Géorgie: Kavelachvili, ex-footballeur et président d'extrême droite contesté
Investi président de la Géorgie dimanche en pleine crise politique, l'ex-footballeur Mikheïl Kavelachvili est connu pour ses diatribes contre l'Occident et les détracteurs du pouvoir, qu'il soutient indéfectiblement.
Âgé de 53 ans, M. Kavelachvili a été désigné président le 14 décembre par un collège électoral contrôlé par le parti au pouvoir, le Rêve géorgien.
Son investiture s'est tenue, pour la première fois dans l'Histoire de la Géorgie, à huis clos au Parlement, par crainte des protestations de l'opposition pro-européenne.
Lors de cette cérémonie, cet ancien sportif professionnel devenu homme politique a prôné "l'unité" et "la paix", en insistant également sur "l'amour de la famille et de la patrie" et sur la foi orthodoxe du pays.
"Aujourd'hui, notre pays est confronté à une polarisation artificielle de la société, imposée de l'extérieur", a-t-il dénoncé, promettant de "consolider et d'unir la société".
Ce discours tranche avec les prises de paroles souvent pleines d'obscénités qu'il prononçait jadis devant le Parlement, visant les critiques du Rêve géorgien ou encore les personnes LGBT+.
Avant de rejoindre cette formation politique, il avait été footballeur dans des clubs géorgiens et européens, notamment en Angleterre à Manchester City.
En Géorgie, les pouvoirs du président sont limités et essentiellement symboliques mais l'occupante actuelle du poste, la pro-occidentale Salomé Zourabichvili, a annoncé son refus de rendre son mandat, jugeant la nomination de M. Kavelachvili illégale.
- Loyal au pouvoir -
Les manifestants pro-européens qui protestent quotidiennement depuis deux mois accusent l'ancien footballeur d'être un pantin du milliardaire Bidzina Ivanichvili, qui a fait fortune en Russie, fondé le parti Rêve géorgien et dirige la Géorgie en coulisses depuis 2012.
Selon M. Ivanichvili, son poulain Mikheïl Kavelachvili est "l'incarnation de l'homme géorgien".
Portant la moustache, les cheveux gominés et peignés en arrière, ce dernier est connu pour ses phrases au vitriol.
Ses positions politiques s'alignent sur les idéologies d'extrême droite, notamment sur l'identité nationale, l'opposition à la reconnaissance des droits des personnes LGBT+ et la promotion de la "pureté des valeurs traditionnelles des Géorgiens" face à ce qu'il décrit comme un "fascisme libéral putride" imposé par l'Occident.
Il a attaqué en particulier les personnes LGBT+, victimes d'une hostilité forte dans ce pays où l'influence du christianisme orthodoxe reste prégnante.
Mikheïl Kavelachvili a notamment accusé les Occidentaux de vouloir qu'"un maximum de personnes soient neutres et tolérantes envers l'idéologie LGBT qui défend supposément les faibles mais qui s'oppose en fait à l'Humanité".
- "Illégitime" -
Né dans la petite ville de Bolnisi, dans le sud-ouest du pays, en 1971, il a entamé sa carrière sportive dans les années 1980, en Géorgie et en Russie.
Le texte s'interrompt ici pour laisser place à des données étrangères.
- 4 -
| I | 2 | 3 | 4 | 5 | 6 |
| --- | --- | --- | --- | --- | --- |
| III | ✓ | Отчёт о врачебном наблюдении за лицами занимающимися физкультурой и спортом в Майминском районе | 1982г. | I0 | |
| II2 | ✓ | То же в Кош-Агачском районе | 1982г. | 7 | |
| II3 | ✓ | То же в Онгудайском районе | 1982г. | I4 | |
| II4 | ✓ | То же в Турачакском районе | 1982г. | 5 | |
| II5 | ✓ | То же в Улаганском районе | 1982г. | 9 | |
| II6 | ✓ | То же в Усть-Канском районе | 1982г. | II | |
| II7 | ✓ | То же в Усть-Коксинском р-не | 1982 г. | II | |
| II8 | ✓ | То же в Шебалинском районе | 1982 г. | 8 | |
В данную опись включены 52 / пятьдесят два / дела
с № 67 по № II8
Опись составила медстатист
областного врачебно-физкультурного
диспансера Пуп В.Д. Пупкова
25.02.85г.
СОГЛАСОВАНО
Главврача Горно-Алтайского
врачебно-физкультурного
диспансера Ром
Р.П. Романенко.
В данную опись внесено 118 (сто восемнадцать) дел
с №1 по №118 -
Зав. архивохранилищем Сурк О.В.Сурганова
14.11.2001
Evoluant au poste d'attaquant, il a joué à Manchester City pendant la saison 1995-1996, puis principalement en Suisse.
A partir de 2016, Mikheïl Kavelachvili est député au Parlement, où il a été réélu aux dernières législatives. En 2022, il avait créé une faction anti-occidentale qui s'est officiellement séparée de Rêve géorgien, tout en étant considérée comme restant sous sa coupe.
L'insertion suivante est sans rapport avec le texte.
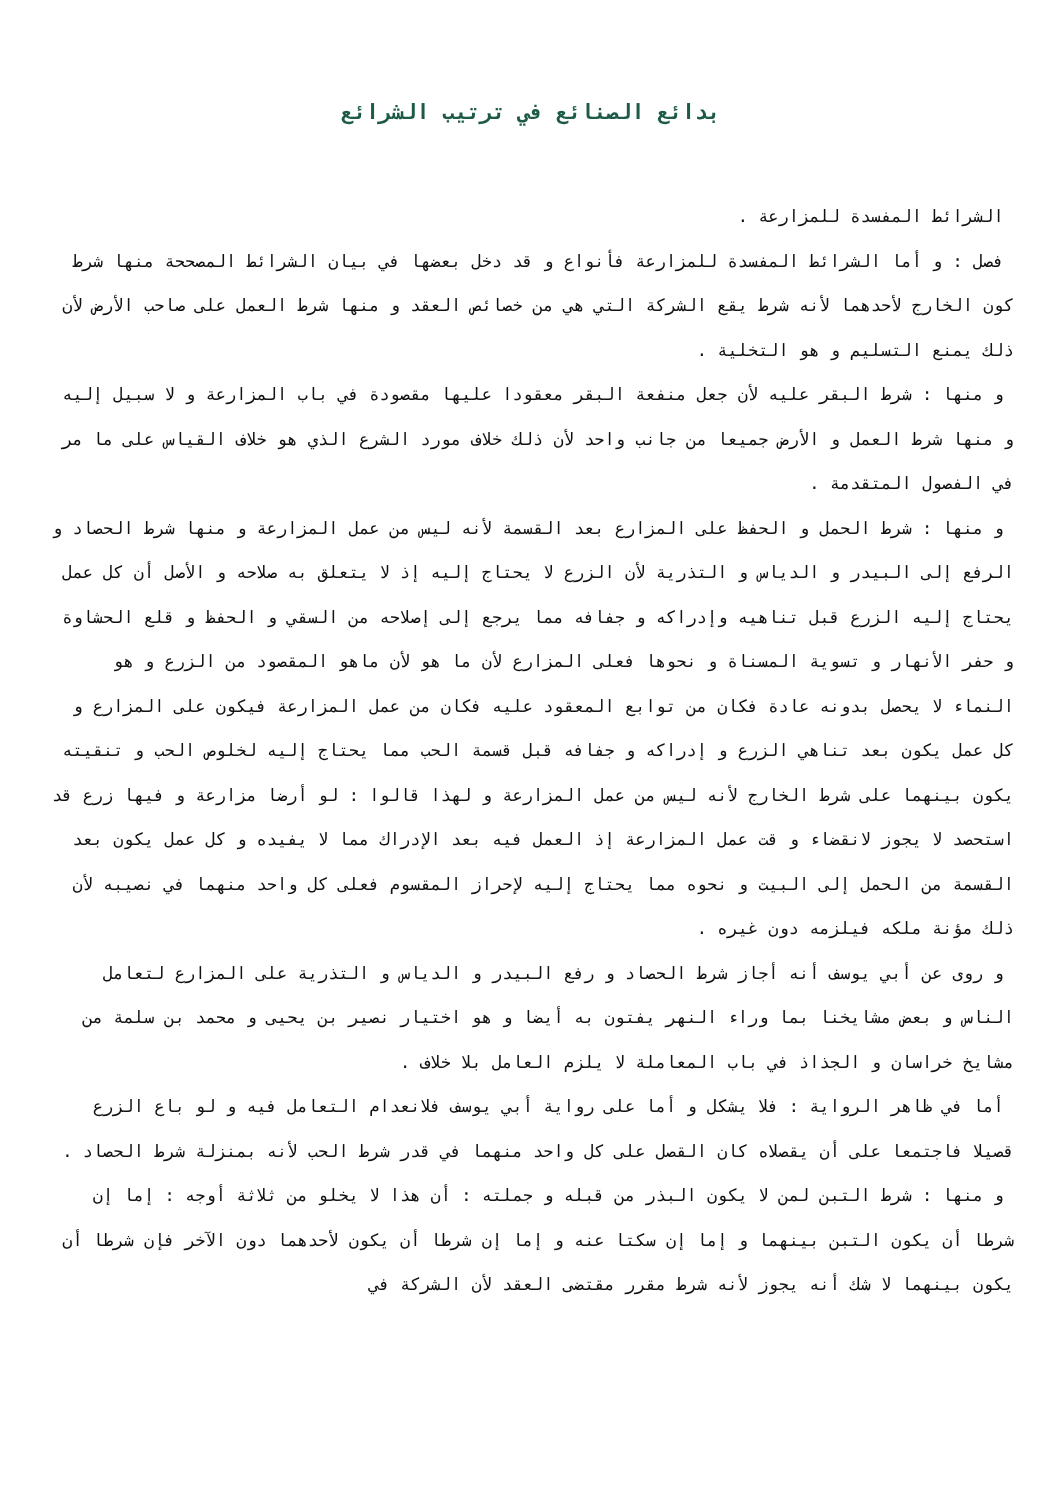بدائع الصنائع في ترتيب الشرائع
الشرائط المفسدة للمزارعة .
فصل : و أما الشرائط المفسدة للمزارعة فأنواع و قد دخل بعضها في بيان الشرائط المصححة منها شرط كون الخارج لأحدهما لأنه شرط يقع الشركة التي هي من خصائص العقد و منها شرط العمل على صاحب الأرض لأن ذلك يمنع التسليم و هو التخلية .
و منها : شرط البقر عليه لأن جعل منفعة البقر معقودا عليها مقصودة في باب المزارعة و لا سبيل إليه و منها شرط العمل و الأرض جميعا من جانب واحد لأن ذلك خلاف مورد الشرع الذي هو خلاف القياس على ما مر في الفصول المتقدمة .
و منها : شرط الحمل و الحفظ على المزارع بعد القسمة لأنه ليس من عمل المزارعة و منها شرط الحصاد و الرفع إلى البيدر و الدياس و التذرية لأن الزرع لا يحتاج إليه إذ لا يتعلق به صلاحه و الأصل أن كل عمل يحتاج إليه الزرع قبل تناهيه وإدراكه و جفافه مما يرجع إلى إصلاحه من السقي و الحفظ و قلع الحشاوة و حفر الأنهار و تسوية المسناة و نحوها فعلى المزارع لأن ما هو لأن ماهو المقصود من الزرع و هو النماء لا يحصل بدونه عادة فكان من توابع المعقود عليه فكان من عمل المزارعة فيكون على المزارع و كل عمل يكون بعد تناهي الزرع و إدراكه و جفافه قبل قسمة الحب مما يحتاج إليه لخلوص الحب و تنقيته يكون بينهما على شرط الخارج لأنه ليس من عمل المزارعة و لهذا قالوا : لو أرضا مزارعة و فيها زرع قد استحصد لا يجوز لانقضاء و قت عمل المزارعة إذ العمل فيه بعد الإدراك مما لا يفيده و كل عمل يكون بعد القسمة من الحمل إلى البيت و نحوه مما يحتاج إليه لإحراز المقسوم فعلى كل واحد منهما في نصيبه لأن ذلك مؤنة ملكه فيلزمه دون غيره .
و روى عن أبي يوسف أنه أجاز شرط الحصاد و رفع البيدر و الدياس و التذرية على المزارع لتعامل الناس و بعض مشايخنا بما وراء النهر يفتون به أيضا و هو اختيار نصير بن يحيى و محمد بن سلمة من مشايخ خراسان و الجذاذ في باب المعاملة لا يلزم العامل بلا خلاف .
أما في ظاهر الرواية : فلا يشكل و أما على رواية أبي يوسف فلانعدام التعامل فيه و لو باع الزرع قصيلا فاجتمعا على أن يقصلاه كان القصل على كل واحد منهما في قدر شرط الحب لأنه بمنزلة شرط الحصاد .
و منها : شرط التبن لمن لا يكون البذر من قبله و جملته : أن هذا لا يخلو من ثلاثة أوجه : إما إن شرطا أن يكون التبن بينهما و إما إن سكتا عنه و إما إن شرطا أن يكون لأحدهما دون الآخر فإن شرطا أن يكون بينهما لا شك أنه يجوز لأنه شرط مقرر مقتضى العقد لأن الشركة في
Dans ses discours, il a accusé les Occidentaux de vouloir pousser la Géorgie -- qui a déjà connu une courte guerre avec la Russie en 2008 -- dans le conflit armé en Ukraine.
Sa nomination en tant que candidat à la présidence avait exaspéré les manifestants pro-UE. "Je peux difficilement imaginer quelqu'un de moins approprié pour ce rôle", indiquait plus tôt en décembre à l'AFP Nika Gobronidzé.
Selon cet historien de 53 ans, le milliardaire Ivanichvili veut un président sous son contrôle: "l'empereur romain Caligula voulait un cheval comme consul, notre oligarque veut sa marionnette Kavelachvili comme président".
Sa légitimité en tant que chef de l'Etat est aussi critiquée par des experts en droit constitutionnel.
Après avoir prêté serment dimanche, il a résumé sa pensée en prônant "le respect des traditions, des valeurs, de l'identité nationale, du caractère sacré de la famille et de la foi" géorgiennes.